By far the greater part of the plum crop now finds its way to consumers through the following costly distributive system: 1st. Local buyers who ship to centers of consumption. 2nd. Transportation companies. 3rd. Commission companies who collect and distribute the crop in consuming centers. 4th. Retailers who parcel out the quantities and the qualities demanded by the consumer. The great defect in handling the crop is, that there are too many men and too much machinery to do the work cheaply—moreover, the risks of depreciation are great, and the fruit is not handled on a large scale chiefly because of a lack of capital by the grower or local buyer. These defects in the present distribution of plums in New York make the price received by the grower about half that paid by the consumer and the selling of the crop a more or less speculative business. The plum industry, as is the case with all fruits, is greatly hampered by the present marketing systems.

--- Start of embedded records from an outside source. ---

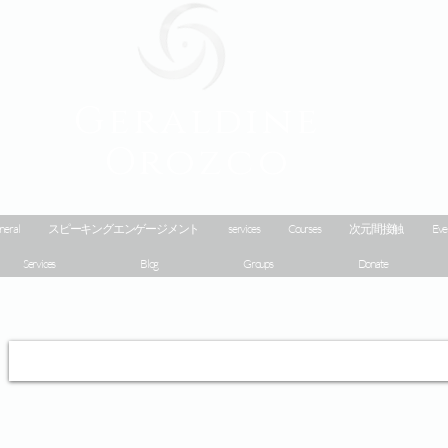
Geraldine
Orozco
neral
スピーキングエンゲージメント
services
Courses
次元間接触
Eve
Services
Blog
Groups
Donate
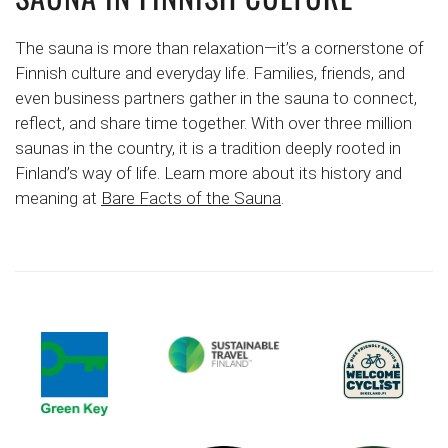
The sauna is more than relaxation—it’s a cornerstone of
Finnish culture and everyday life. Families, friends, and
even business partners gather in the sauna to connect,
reflect, and share time together. With over three million
saunas in the country, it is a tradition deeply rooted in
Finland’s way of life. Learn more about its history and
meaning at
Bare Facts of the Sauna
.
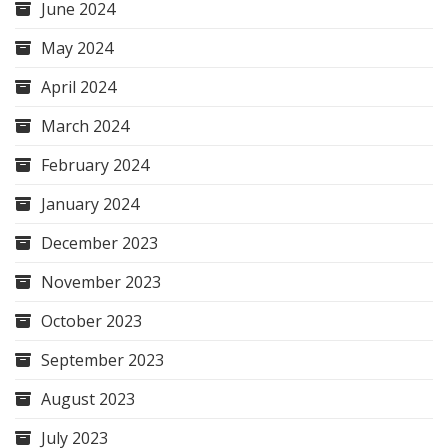
June 2024
May 2024
April 2024
March 2024
February 2024
January 2024
December 2023
November 2023
October 2023
September 2023
August 2023
July 2023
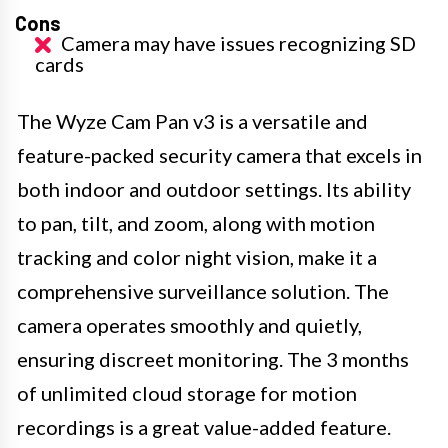
Cons
Camera may have issues recognizing SD
cards
The Wyze Cam Pan v3 is a versatile and
feature-packed security camera that excels in
both indoor and outdoor settings. Its ability
to pan, tilt, and zoom, along with motion
tracking and color night vision, make it a
comprehensive surveillance solution. The
camera operates smoothly and quietly,
ensuring discreet monitoring. The 3 months
of unlimited cloud storage for motion
recordings is a great value-added feature.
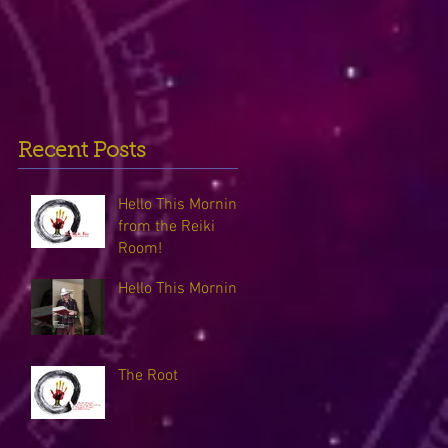
Recent Posts
Hello This Morning
from the Reiki
Room!
Hello This Morning
The Root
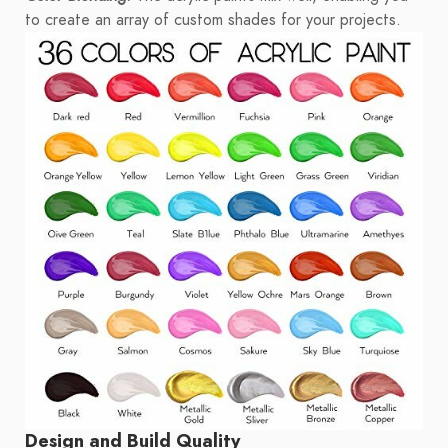
to create an array of custom shades for your projects.
Design and Build Quality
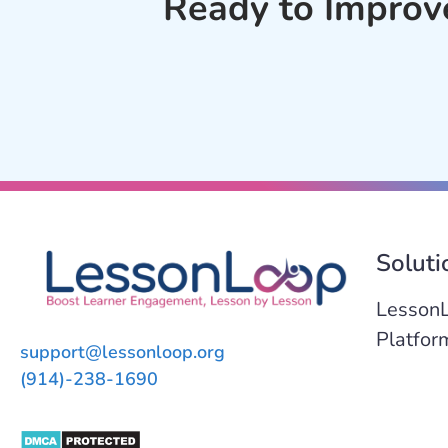
Ready to Improv
Soluti
Lesson
Platfor
support@lessonloop.org
(914)-238-1690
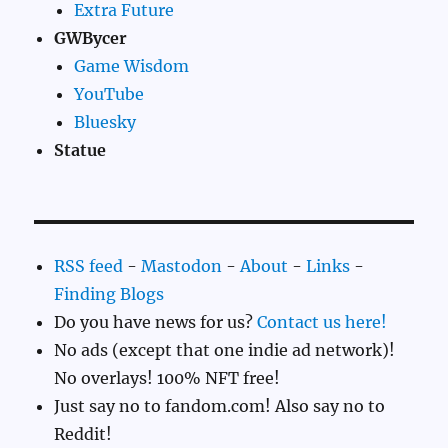
Extra Future
GWBycer
Game Wisdom
YouTube
Bluesky
Statue
RSS feed
-
Mastodon
-
About
-
Links
-
Finding Blogs
Do you have news for us?
Contact us here!
No ads (except that one indie ad network)!
No overlays! 100% NFT free!
Just say no to fandom.com! Also say no to
Reddit!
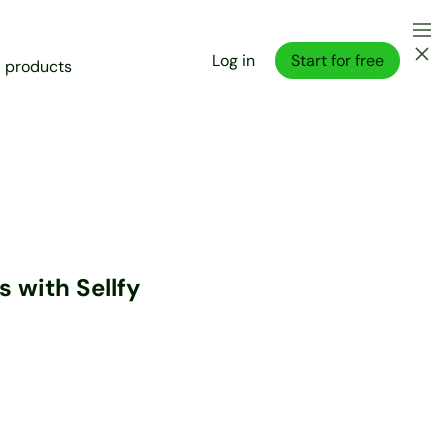
Log in
Start for free
l products
 with Sellfy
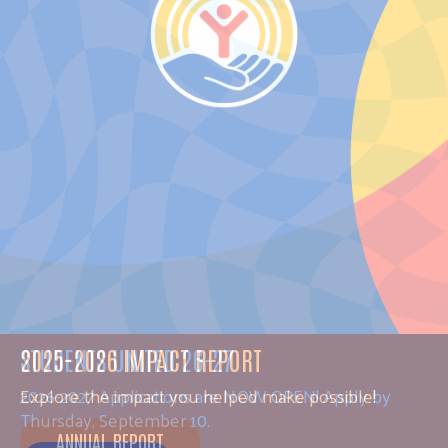
STUDENTS UNITED 26-27
2026-2027 Applications are NOW OPEN! Apply by
Thursday, September 10.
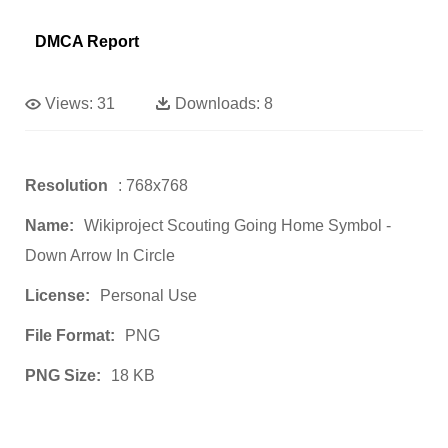
DMCA Report
Views:
31
Downloads:
8
Resolution
: 768x768
Name:
Wikiproject Scouting Going Home Symbol -
Down Arrow In Circle
License:
Personal Use
File Format:
PNG
PNG Size:
18 KB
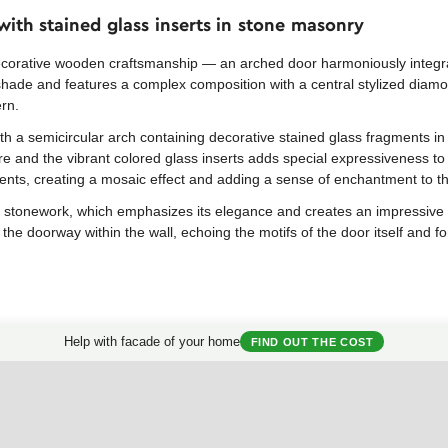
ith stained glass inserts in stone masonry
ecorative wooden craftsmanship — an arched door harmoniously integr
hade and features a complex composition with a central stylized diamo
ern.
th a semicircular arch containing decorative stained glass fragments in
e and the vibrant colored glass inserts adds special expressiveness to
ments, creating a mosaic effect and adding a sense of enchantment to t
stonework, which emphasizes its elegance and creates an impressive co
 the doorway within the wall, echoing the motifs of the door itself and 
Help with facade of your home
FIND OUT THE COST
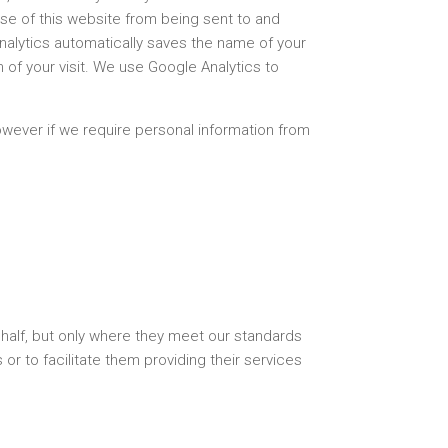
use of this website from being sent to and
alytics automatically saves the name of your
 of your visit. We use Google Analytics to
wever if we require personal information from
half, but only where they meet our standards
or to facilitate them providing their services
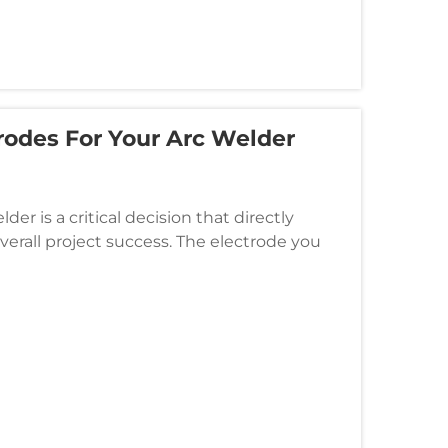
rodes For Your Arc Welder
der is a critical decision that directly
verall project success. The electrode you
bilities, base material p...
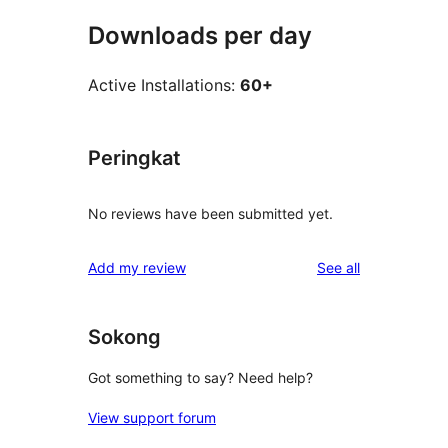
Downloads per day
Active Installations:
60+
Peringkat
No reviews have been submitted yet.
reviews
Add my review
See all
Sokong
Got something to say? Need help?
View support forum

Unfortunately there is yet but a small outlet for surplus plums as manufactured products. As a rule the commercial outlook is best for those fruits of which the surplus can be turned into by-products. The only outlet for the plum in the East is in canning, as this region is unable to compete with the West in the making of prunes[155] and as the several plum products of the Old World are not in demand in the New World. Beyond question there are a number of products, as preserves, jellies from the native plums, glacé fruits, plum butter, marmalades and the like, which could be made profitable for the markets and thus a great help in utilizing surplus plums.

DISEASES.

Plums are subject to a considerable number of fungus diseases, several of which are often virulent, the virulence depending on locality, season, weather and variety. Happily for the plum industry, knowledge of plant pathology has made such advancements in recent years that nearly all of the diseases of this fruit are now controlled by preventive or remedial measures.

One of the commonest and most striking of the diseases of the plum is black-knot[156] (Plowrightia morbosa (Schw.) Saccardo) characterized by wartlike excrescences on shoots and branches. In early summer these knots are dark green, soft and velvety, but as the fungus ripens in the fall the color changes to a carbon-like black and the knots become hard and brittle. The disease is usually confined to one side of the twig or branch so that death of the affected part does not ensue at once. Black-knot is an American malady, at one time confined to the eastern part of the continent where in some localities its ravages forced the abandonment of plum-growing. The fungus is now endemic to wild or cultivated plants in practically all the plum-growing regions of the continent, but it is still epidemic only in the East, the South and West being practically free from the disease. Unless especially virulent black-knot is controlled by cutting out the diseased wood. Usually eradication is not possible without several prunings during a season.